Material for this task:
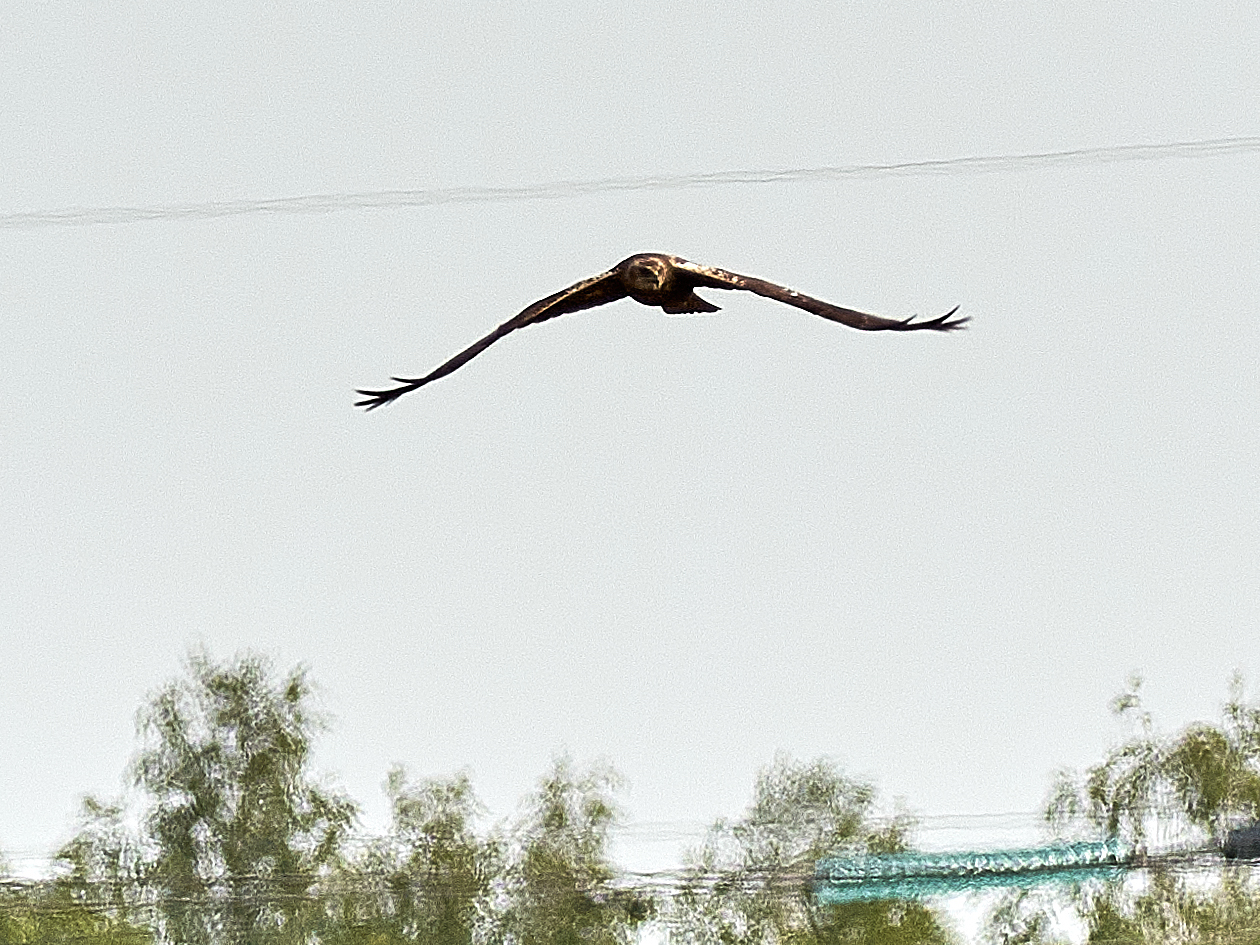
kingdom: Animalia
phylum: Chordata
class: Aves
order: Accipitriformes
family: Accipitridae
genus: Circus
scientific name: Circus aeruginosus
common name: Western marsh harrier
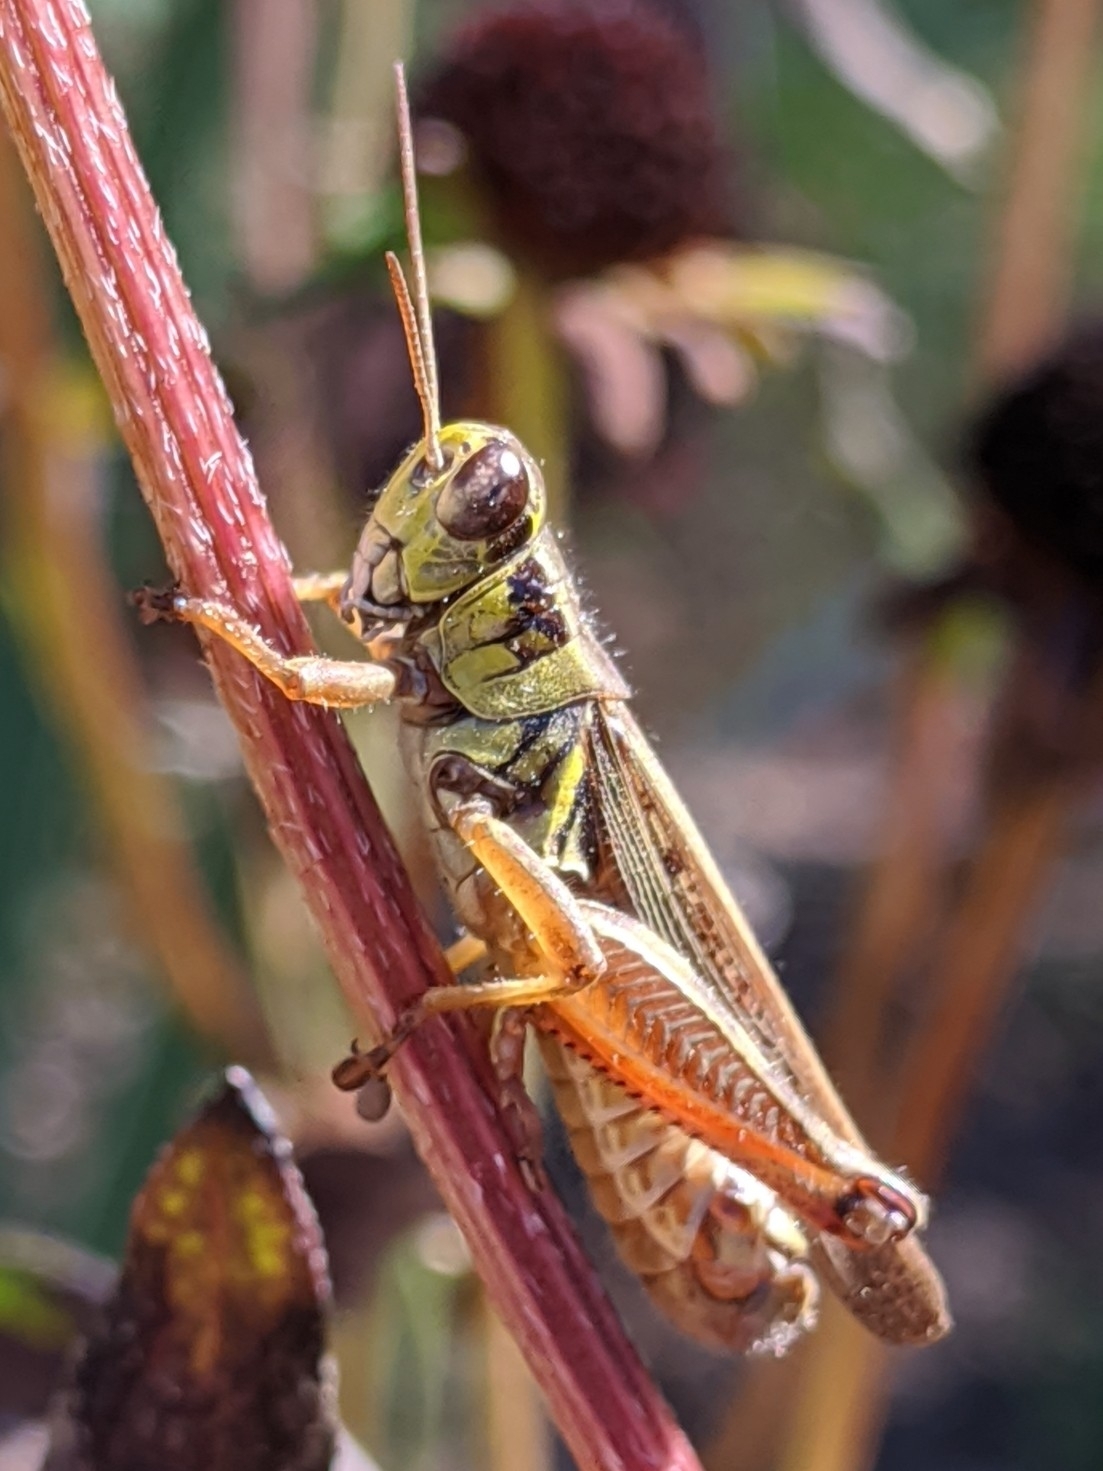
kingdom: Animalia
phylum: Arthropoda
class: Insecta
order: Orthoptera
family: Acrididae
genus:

Prompt: Reproduce the text lines of every entry above word for word, without the pictures.

Worked answer:
kingdom: Animalia
phylum: Chordata
class: Aves
order: Accipitriformes
family: Accipitridae
genus: Circus
scientific name: Circus aeruginosus
common name: Western marsh harrier
kingdom: Animalia
phylum: Arthropoda
class: Insecta
order: Orthoptera
family: Acrididae
genus:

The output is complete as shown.